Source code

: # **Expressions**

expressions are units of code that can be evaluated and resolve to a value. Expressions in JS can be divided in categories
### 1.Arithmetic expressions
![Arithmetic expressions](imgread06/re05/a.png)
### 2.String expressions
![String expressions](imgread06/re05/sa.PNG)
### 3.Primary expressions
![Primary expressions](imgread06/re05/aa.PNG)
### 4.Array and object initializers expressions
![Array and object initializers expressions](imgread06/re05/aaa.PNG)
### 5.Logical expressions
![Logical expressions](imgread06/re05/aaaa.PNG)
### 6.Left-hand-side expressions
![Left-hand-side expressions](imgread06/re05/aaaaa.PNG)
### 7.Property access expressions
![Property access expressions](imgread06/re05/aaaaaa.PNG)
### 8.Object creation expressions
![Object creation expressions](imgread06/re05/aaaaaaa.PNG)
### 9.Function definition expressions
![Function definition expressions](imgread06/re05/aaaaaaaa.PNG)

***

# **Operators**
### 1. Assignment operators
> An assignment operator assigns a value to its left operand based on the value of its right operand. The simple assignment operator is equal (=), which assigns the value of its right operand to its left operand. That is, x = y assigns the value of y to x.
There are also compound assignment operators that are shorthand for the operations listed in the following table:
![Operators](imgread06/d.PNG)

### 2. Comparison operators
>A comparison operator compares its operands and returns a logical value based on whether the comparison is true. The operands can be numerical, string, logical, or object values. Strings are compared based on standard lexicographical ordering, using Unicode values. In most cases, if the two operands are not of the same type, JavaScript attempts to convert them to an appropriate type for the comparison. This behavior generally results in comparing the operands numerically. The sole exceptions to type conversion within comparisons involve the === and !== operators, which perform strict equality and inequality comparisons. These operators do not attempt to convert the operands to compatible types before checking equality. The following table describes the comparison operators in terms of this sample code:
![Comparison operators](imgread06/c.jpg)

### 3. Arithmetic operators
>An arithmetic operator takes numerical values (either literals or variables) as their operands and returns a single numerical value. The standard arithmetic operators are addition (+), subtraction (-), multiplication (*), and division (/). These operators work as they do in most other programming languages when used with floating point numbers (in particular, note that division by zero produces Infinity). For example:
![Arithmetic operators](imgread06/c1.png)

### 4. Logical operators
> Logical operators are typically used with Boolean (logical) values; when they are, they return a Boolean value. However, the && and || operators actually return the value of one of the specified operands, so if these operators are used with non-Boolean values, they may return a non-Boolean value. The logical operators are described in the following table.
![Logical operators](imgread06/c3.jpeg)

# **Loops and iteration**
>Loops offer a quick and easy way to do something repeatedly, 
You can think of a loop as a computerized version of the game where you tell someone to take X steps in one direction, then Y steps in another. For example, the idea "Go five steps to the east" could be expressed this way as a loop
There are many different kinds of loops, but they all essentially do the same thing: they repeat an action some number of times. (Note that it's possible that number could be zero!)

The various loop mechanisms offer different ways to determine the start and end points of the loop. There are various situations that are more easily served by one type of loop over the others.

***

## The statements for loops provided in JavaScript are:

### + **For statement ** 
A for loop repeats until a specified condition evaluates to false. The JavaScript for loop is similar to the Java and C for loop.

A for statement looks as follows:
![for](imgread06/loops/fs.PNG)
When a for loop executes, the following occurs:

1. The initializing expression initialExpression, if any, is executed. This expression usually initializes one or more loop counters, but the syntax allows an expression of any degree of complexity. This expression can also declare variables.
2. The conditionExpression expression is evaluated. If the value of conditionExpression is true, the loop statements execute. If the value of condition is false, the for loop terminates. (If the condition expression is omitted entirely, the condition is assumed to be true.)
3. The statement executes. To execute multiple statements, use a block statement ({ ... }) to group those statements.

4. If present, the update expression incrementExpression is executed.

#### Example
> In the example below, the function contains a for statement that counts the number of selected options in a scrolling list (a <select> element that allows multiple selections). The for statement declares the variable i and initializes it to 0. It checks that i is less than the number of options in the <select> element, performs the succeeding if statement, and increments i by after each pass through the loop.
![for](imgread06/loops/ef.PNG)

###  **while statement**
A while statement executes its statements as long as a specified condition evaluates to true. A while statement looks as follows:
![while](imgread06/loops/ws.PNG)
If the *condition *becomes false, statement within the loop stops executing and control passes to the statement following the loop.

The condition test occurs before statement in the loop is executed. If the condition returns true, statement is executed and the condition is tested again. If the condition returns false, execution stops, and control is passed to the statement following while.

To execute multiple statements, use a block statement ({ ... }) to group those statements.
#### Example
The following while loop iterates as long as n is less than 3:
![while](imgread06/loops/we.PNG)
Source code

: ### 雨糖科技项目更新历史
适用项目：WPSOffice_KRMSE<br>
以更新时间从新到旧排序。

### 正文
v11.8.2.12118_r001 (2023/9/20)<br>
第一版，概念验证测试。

| Prompt |
Scan the entries above for the word "stops" and collect each line holding it.

| Task answer |
If the *condition *becomes false, statement within the loop stops executing and control passes to the statement following the loop.
The condition test occurs before statement in the loop is executed. If the condition returns true, statement is executed and the condition is tested again. If the condition returns false, execution stops, and control is passed to the statement following while.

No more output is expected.